■ Activity: Reproduce everything from the start of the records down to and including the line that contains "Vous organisez la".

■ Given data:
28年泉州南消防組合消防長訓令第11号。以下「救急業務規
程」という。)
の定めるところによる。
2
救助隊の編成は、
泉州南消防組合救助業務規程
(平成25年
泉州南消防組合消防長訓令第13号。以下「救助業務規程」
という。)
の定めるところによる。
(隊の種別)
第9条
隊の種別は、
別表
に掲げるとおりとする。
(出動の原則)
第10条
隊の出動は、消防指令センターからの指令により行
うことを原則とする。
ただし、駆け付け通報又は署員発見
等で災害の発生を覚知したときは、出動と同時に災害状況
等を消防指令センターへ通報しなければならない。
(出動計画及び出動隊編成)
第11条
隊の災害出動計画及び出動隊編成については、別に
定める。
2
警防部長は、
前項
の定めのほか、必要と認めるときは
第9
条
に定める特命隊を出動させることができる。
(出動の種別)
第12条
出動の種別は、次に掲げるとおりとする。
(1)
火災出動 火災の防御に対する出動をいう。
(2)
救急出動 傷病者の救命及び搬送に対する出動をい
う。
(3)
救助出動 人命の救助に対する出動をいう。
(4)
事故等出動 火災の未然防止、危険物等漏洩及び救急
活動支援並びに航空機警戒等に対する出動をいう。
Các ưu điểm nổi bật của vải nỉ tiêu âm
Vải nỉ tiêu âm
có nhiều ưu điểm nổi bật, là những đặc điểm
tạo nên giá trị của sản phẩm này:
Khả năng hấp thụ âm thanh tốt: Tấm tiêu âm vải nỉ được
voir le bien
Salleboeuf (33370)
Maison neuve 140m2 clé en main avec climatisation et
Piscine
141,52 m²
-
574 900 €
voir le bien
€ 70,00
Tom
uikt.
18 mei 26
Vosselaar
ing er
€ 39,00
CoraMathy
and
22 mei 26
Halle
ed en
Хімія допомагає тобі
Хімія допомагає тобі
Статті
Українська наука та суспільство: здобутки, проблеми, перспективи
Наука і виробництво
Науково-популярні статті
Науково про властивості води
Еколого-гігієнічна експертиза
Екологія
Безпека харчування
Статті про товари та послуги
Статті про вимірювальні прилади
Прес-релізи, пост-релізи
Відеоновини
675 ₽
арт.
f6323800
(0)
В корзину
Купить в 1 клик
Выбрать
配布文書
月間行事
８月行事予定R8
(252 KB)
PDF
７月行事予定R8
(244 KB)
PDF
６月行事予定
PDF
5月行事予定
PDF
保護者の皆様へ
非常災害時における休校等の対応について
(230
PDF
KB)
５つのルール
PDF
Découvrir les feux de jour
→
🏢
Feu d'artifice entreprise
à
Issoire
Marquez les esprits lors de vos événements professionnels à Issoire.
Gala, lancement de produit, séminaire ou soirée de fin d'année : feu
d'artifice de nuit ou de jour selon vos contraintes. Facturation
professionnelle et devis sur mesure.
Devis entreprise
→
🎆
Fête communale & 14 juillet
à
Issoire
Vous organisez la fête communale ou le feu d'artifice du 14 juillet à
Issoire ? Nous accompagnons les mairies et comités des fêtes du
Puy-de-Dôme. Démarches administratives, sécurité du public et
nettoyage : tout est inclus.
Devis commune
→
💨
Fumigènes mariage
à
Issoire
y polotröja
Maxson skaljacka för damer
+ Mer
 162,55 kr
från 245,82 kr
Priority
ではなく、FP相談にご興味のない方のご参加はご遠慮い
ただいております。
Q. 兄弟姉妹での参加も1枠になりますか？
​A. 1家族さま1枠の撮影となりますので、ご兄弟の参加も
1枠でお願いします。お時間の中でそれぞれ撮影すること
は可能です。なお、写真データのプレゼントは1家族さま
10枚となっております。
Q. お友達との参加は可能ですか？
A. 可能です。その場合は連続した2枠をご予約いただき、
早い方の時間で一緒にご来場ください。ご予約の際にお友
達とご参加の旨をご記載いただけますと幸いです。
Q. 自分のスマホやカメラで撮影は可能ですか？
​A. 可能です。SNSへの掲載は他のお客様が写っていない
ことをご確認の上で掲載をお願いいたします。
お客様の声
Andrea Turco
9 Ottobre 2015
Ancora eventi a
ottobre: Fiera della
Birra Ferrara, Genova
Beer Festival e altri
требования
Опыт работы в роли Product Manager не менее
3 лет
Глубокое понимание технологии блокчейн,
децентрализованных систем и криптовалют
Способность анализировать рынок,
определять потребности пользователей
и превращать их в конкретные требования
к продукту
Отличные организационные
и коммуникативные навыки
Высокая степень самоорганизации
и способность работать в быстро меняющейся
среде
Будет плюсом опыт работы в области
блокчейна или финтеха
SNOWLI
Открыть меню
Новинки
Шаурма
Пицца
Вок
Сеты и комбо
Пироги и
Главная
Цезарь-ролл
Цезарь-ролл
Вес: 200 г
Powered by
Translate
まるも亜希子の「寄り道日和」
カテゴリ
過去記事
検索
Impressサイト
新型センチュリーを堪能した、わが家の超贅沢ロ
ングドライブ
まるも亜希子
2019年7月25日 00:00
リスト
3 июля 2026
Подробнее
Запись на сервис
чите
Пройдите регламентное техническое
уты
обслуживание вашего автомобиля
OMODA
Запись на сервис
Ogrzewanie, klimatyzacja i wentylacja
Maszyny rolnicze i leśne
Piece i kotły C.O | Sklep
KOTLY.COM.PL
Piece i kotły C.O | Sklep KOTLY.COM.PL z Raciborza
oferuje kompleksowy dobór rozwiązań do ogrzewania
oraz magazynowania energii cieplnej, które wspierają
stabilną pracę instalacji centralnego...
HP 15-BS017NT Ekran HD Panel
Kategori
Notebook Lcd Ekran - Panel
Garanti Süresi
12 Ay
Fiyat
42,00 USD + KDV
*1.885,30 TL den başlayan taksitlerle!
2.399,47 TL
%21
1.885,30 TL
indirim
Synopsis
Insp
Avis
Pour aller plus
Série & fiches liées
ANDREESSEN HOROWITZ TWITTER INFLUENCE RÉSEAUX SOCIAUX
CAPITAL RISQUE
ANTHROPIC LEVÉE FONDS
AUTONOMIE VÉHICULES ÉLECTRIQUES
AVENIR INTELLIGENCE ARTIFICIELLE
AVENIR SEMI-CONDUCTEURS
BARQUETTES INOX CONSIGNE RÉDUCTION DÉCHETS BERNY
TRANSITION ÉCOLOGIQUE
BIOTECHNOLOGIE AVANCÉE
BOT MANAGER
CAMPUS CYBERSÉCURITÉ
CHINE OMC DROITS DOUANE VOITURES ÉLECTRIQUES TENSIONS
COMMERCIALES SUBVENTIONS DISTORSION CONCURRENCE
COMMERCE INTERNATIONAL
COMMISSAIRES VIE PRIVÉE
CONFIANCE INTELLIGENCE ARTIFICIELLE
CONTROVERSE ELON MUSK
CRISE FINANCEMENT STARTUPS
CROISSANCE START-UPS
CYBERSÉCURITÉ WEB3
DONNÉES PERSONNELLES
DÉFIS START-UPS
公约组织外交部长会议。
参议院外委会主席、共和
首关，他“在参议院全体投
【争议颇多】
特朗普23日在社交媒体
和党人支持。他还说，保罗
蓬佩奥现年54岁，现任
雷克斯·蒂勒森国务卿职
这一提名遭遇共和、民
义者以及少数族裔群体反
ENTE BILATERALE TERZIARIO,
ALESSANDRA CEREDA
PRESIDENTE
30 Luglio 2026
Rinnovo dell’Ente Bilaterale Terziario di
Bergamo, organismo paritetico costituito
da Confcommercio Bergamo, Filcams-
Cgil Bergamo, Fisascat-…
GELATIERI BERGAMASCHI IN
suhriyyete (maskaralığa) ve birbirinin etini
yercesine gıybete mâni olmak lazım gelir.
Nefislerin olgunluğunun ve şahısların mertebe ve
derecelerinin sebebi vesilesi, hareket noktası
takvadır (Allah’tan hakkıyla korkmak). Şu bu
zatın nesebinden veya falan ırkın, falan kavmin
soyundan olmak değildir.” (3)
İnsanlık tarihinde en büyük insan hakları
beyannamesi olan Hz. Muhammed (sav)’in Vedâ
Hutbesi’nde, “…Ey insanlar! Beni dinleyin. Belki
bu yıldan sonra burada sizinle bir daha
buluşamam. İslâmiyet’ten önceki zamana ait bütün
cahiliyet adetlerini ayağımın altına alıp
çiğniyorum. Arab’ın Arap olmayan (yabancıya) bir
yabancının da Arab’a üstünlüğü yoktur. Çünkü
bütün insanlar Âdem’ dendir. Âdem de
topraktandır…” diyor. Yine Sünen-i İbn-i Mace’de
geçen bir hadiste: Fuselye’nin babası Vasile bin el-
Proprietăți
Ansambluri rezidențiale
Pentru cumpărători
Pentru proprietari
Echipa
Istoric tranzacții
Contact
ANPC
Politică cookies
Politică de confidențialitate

■ Worked solution:
28年泉州南消防組合消防長訓令第11号。以下「救急業務規
程」という。)
の定めるところによる。
2
救助隊の編成は、
泉州南消防組合救助業務規程
(平成25年
泉州南消防組合消防長訓令第13号。以下「救助業務規程」
という。)
の定めるところによる。
(隊の種別)
第9条
隊の種別は、
別表
に掲げるとおりとする。
(出動の原則)
第10条
隊の出動は、消防指令センターからの指令により行
うことを原則とする。
ただし、駆け付け通報又は署員発見
等で災害の発生を覚知したときは、出動と同時に災害状況
等を消防指令センターへ通報しなければならない。
(出動計画及び出動隊編成)
第11条
隊の災害出動計画及び出動隊編成については、別に
定める。
2
警防部長は、
前項
の定めのほか、必要と認めるときは
第9
条
に定める特命隊を出動させることができる。
(出動の種別)
第12条
出動の種別は、次に掲げるとおりとする。
(1)
火災出動 火災の防御に対する出動をいう。
(2)
救急出動 傷病者の救命及び搬送に対する出動をい
う。
(3)
救助出動 人命の救助に対する出動をいう。
(4)
事故等出動 火災の未然防止、危険物等漏洩及び救急
活動支援並びに航空機警戒等に対する出動をいう。
Các ưu điểm nổi bật của vải nỉ tiêu âm
Vải nỉ tiêu âm
có nhiều ưu điểm nổi bật, là những đặc điểm
tạo nên giá trị của sản phẩm này:
Khả năng hấp thụ âm thanh tốt: Tấm tiêu âm vải nỉ được
voir le bien
Salleboeuf (33370)
Maison neuve 140m2 clé en main avec climatisation et
Piscine
141,52 m²
-
574 900 €
voir le bien
€ 70,00
Tom
uikt.
18 mei 26
Vosselaar
ing er
€ 39,00
CoraMathy
and
22 mei 26
Halle
ed en
Хімія допомагає тобі
Хімія допомагає тобі
Статті
Українська наука та суспільство: здобутки, проблеми, перспективи
Наука і виробництво
Науково-популярні статті
Науково про властивості води
Еколого-гігієнічна експертиза
Екологія
Безпека харчування
Статті про товари та послуги
Статті про вимірювальні прилади
Прес-релізи, пост-релізи
Відеоновини
675 ₽
арт.
f6323800
(0)
В корзину
Купить в 1 клик
Выбрать
配布文書
月間行事
８月行事予定R8
(252 KB)
PDF
７月行事予定R8
(244 KB)
PDF
６月行事予定
PDF
5月行事予定
PDF
保護者の皆様へ
非常災害時における休校等の対応について
(230
PDF
KB)
５つのルール
PDF
Découvrir les feux de jour
→
🏢
Feu d'artifice entreprise
à
Issoire
Marquez les esprits lors de vos événements professionnels à Issoire.
Gala, lancement de produit, séminaire ou soirée de fin d'année : feu
d'artifice de nuit ou de jour selon vos contraintes. Facturation
professionnelle et devis sur mesure.
Devis entreprise
→
🎆
Fête communale & 14 juillet
à
Issoire
Vous organisez la fête communale ou le feu d'artifice du 14 juillet à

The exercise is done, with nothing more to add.